Sam Miller, executive vice president of the Florida Insurance Council, said his industry group will continue to pursue the limits on drug costs as it tries to find more savings in the workers' compensation system.

Lawmakers passed a massive overhaul of the system in 2003 that has led to a 56 percent overall drop in insurance rates. But rates have begun to inch back up since 2010 and Miller said addressing the drug-dispensing issue and hospital reimbursements would offer additional ways to hold down costs.

"Clearly, the Legislature needs to look at cost drivers that weren't effectively handled in 2003,'' Miller said.

The debate, which has flared repeatedly during the past few years, stems from repackaged drugs not being subject to the price limits that apply to other drugs in the workers' compensation system. Physicians buy the repackaged drugs in smaller amounts than the volumes purchased by pharmacies, which backers of doctor dispensing say is a factor in the costs.

Major business groups, such as the Florida Chamber of Commerce, Associated Industries of Florida and the National Federation of Independent Business, have lobbied for the price limits to also apply to repackaged drugs but they have not been able to get legislative approval.

Those groups have run into fierce opposition led by Automated HealthCare Solutions, a politically influential firm that provides dispensing technology to doctors. Supporters of physician dispensing say, at least in part, it can help increase compliance of patients getting and taking needed medications --- an issue that Scott said ties into ongoing changes in the health-care industry that make doctors more responsible for directing the care of patients.

A recent state report about the workers' compensation system shows that payments to physicians for repackaged drugs jumped from about $21.6 million in 2007 to $46.8 million in 2008. The amounts continued growing --- though more slowly --- to nearly $54.4 million in 2010, but fell back to $52.4 million in 2011.

That report and another by the National Council on Compensation Insurance, which proposes rates and does analysis for the state, also show that drugs dispensed by physicians are more expensive than those purchased at pharmacies. NCCI estimated that the proposed limits would save about $27.3 million in the workers' compensation system.

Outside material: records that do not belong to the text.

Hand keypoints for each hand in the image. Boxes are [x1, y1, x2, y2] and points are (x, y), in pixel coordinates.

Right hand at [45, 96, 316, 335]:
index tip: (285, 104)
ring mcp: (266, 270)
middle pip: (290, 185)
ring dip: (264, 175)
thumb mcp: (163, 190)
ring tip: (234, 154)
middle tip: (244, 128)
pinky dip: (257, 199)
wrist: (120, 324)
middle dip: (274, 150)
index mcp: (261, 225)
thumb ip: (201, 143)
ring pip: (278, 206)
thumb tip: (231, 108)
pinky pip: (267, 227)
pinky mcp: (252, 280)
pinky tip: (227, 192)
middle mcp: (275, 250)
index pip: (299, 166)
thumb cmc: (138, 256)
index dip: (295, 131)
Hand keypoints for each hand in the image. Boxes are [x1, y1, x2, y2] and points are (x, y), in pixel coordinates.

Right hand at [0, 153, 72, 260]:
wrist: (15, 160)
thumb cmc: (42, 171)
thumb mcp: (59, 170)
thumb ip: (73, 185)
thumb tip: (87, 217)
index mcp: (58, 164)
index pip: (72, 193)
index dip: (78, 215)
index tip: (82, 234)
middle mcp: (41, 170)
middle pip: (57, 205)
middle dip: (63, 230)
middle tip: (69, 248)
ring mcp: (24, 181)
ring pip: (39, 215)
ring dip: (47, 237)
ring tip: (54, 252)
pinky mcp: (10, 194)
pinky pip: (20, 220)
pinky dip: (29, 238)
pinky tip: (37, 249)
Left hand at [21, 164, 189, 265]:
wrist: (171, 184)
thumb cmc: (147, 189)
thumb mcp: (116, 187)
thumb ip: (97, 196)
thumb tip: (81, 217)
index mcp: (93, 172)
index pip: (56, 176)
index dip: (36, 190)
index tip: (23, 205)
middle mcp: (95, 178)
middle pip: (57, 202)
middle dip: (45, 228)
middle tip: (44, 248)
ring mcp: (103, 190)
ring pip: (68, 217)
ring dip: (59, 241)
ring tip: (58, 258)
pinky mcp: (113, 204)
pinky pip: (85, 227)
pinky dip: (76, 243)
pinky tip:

Tom Panza, an attorney for Automated HealthCare Solutions, acknowledged Wednesday that costs are higher for doctor-dispensed drugs, but he has repeatedly questioned the estimated amounts. He said, for example, that a 2011 estimate put the potential savings at $62 million, far higher than the current $27.3 million estimate.

"We believe that this math is bogus,'' Panza told McCarty and other members of the workers' compensation panel that makes recommendations to the Legislature.

McCarty, Miller and NCCI official Natasha Moore said insurance companies appear to have taken steps to limit costs through such things as contracts with physicians. But they said the costs clearly remain higher than when patients get prescriptions at pharmacies.

The insurance commissioner said he and others are not trying to prevent physicians from dispensing drugs but are trying to make the costs level.

"I think everybody wants to resolve this issue in a way that is not harmful to our injured workers,'' McCarty said.

Jim Saunders reports for the News Service of Florida.